→ The problem: Below is a listing; copy all of it exactly.
====== Task input ======
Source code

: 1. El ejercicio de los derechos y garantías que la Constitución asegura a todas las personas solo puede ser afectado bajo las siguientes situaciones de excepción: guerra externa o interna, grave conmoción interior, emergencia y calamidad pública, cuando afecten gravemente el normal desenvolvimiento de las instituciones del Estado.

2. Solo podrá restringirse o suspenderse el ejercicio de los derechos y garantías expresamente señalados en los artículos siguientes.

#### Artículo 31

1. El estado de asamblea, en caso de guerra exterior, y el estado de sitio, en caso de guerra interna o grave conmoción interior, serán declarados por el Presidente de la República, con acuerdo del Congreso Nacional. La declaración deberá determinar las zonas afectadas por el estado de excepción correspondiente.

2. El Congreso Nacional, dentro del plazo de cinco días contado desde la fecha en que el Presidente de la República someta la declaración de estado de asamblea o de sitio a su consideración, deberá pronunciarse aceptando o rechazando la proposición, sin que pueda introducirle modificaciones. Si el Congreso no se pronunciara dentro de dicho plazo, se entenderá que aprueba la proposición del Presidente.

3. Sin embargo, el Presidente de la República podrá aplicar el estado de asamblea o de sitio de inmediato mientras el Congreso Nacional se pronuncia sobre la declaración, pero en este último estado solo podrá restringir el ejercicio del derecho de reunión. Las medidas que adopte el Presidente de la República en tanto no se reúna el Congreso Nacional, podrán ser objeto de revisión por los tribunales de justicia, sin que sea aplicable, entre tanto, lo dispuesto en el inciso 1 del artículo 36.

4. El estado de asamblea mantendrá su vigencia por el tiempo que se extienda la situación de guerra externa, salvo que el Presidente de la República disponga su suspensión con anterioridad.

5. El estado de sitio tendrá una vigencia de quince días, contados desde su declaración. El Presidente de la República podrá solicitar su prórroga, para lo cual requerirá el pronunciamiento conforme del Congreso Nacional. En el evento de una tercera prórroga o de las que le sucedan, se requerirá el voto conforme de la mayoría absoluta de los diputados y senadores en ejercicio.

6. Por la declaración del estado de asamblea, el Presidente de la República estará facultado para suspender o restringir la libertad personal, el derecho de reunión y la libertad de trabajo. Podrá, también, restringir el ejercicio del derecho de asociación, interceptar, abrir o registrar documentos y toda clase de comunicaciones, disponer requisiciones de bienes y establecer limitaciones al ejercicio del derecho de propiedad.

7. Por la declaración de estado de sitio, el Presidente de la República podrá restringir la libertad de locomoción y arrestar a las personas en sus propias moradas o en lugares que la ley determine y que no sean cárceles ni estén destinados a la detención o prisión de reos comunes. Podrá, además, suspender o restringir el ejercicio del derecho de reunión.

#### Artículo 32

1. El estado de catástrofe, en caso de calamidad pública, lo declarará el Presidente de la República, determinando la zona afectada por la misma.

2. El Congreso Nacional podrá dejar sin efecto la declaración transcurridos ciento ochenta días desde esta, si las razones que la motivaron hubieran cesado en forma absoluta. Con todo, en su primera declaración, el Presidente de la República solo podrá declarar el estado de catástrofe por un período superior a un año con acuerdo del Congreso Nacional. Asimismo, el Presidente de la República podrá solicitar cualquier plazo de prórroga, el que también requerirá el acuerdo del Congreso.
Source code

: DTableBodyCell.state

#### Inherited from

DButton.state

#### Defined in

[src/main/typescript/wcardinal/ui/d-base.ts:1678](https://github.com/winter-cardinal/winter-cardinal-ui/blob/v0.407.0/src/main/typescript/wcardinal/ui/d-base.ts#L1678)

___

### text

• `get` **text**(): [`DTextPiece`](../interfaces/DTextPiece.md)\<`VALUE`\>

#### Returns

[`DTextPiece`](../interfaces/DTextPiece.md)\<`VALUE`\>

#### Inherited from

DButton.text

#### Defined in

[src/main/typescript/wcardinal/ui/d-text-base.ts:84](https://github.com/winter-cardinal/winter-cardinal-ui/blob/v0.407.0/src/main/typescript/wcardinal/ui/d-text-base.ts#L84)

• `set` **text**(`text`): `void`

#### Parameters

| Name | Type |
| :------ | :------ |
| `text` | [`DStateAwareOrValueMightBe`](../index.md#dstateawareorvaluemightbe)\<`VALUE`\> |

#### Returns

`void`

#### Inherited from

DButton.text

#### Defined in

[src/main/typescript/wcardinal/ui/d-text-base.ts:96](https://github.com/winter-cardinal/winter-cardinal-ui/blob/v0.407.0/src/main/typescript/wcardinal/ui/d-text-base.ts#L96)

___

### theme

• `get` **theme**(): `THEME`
======
→ Reply:
Source code

: 1. El ejercicio de los derechos y garantías que la Constitución asegura a todas las personas solo puede ser afectado bajo las siguientes situaciones de excepción: guerra externa o interna, grave conmoción interior, emergencia y calamidad pública, cuando afecten gravemente el normal desenvolvimiento de las instituciones del Estado.

2. Solo podrá restringirse o suspenderse el ejercicio de los derechos y garantías expresamente señalados en los artículos siguientes.

#### Artículo 31

1. El estado de asamblea, en caso de guerra exterior, y el estado de sitio, en caso de guerra interna o grave conmoción interior, serán declarados por el Presidente de la República, con acuerdo del Congreso Nacional. La declaración deberá determinar las zonas afectadas por el estado de excepción correspondiente.

2. El Congreso Nacional, dentro del plazo de cinco días contado desde la fecha en que el Presidente de la República someta la declaración de estado de asamblea o de sitio a su consideración, deberá pronunciarse aceptando o rechazando la proposición, sin que pueda introducirle modificaciones. Si el Congreso no se pronunciara dentro de dicho plazo, se entenderá que aprueba la proposición del Presidente.

3. Sin embargo, el Presidente de la República podrá aplicar el estado de asamblea o de sitio de inmediato mientras el Congreso Nacional se pronuncia sobre la declaración, pero en este último estado solo podrá restringir el ejercicio del derecho de reunión. Las medidas que adopte el Presidente de la República en tanto no se reúna el Congreso Nacional, podrán ser objeto de revisión por los tribunales de justicia, sin que sea aplicable, entre tanto, lo dispuesto en el inciso 1 del artículo 36.

4. El estado de asamblea mantendrá su vigencia por el tiempo que se extienda la situación de guerra externa, salvo que el Presidente de la República disponga su suspensión con anterioridad.

5. El estado de sitio tendrá una vigencia de quince días, contados desde su declaración. El Presidente de la República podrá solicitar su prórroga, para lo cual requerirá el pronunciamiento conforme del Congreso Nacional. En el evento de una tercera prórroga o de las que le sucedan, se requerirá el voto conforme de la mayoría absoluta de los diputados y senadores en ejercicio.

6. Por la declaración del estado de asamblea, el Presidente de la República estará facultado para suspender o restringir la libertad personal, el derecho de reunión y la libertad de trabajo. Podrá, también, restringir el ejercicio del derecho de asociación, interceptar, abrir o registrar documentos y toda clase de comunicaciones, disponer requisiciones de bienes y establecer limitaciones al ejercicio del derecho de propiedad.

7. Por la declaración de estado de sitio, el Presidente de la República podrá restringir la libertad de locomoción y arrestar a las personas en sus propias moradas o en lugares que la ley determine y que no sean cárceles ni estén destinados a la detención o prisión de reos comunes. Podrá, además, suspender o restringir el ejercicio del derecho de reunión.

#### Artículo 32

1. El estado de catástrofe, en caso de calamidad pública, lo declarará el Presidente de la República, determinando la zona afectada por la misma.

2. El Congreso Nacional podrá dejar sin efecto la declaración transcurridos ciento ochenta días desde esta, si las razones que la motivaron hubieran cesado en forma absoluta. Con todo, en su primera declaración, el Presidente de la República solo podrá declarar el estado de catástrofe por un período superior a un año con acuerdo del Congreso Nacional. Asimismo, el Presidente de la República podrá solicitar cualquier plazo de prórroga, el que también requerirá el acuerdo del Congreso.
Source code

: DTableBodyCell.state

#### Inherited from

DButton.state

#### Defined in

[src/main/typescript/wcardinal/ui/d-base.ts:1678](https://github.com/winter-cardinal/winter-cardinal-ui/blob/v0.407.0/src/main/typescript/wcardinal/ui/d-base.ts#L1678)

___

### text

• `get` **text**(): [`DTextPiece`](../interfaces/DTextPiece.md)\<`VALUE`\>

#### Returns

[`DTextPiece`](../interfaces/DTextPiece.md)\<`VALUE`\>

#### Inherited from

DButton.text

#### Defined in

[src/main/typescript/wcardinal/ui/d-text-base.ts:84](https://github.com/winter-cardinal/winter-cardinal-ui/blob/v0.407.0/src/main/typescript/wcardinal/ui/d-text-base.ts#L84)

• `set` **text**(`text`): `void`

#### Parameters

| Name | Type |
| :------ | :------ |
| `text` | [`DStateAwareOrValueMightBe`](../index.md#dstateawareorvaluemightbe)\<`VALUE`\> |

#### Returns

`void`

#### Inherited from

DButton.text

#### Defined in

[src/main/typescript/wcardinal/ui/d-text-base.ts:96](https://github.com/winter-cardinal/winter-cardinal-ui/blob/v0.407.0/src/main/typescript/wcardinal/ui/d-text-base.ts#L96)

___

### theme

• `get` **theme**(): `THEME`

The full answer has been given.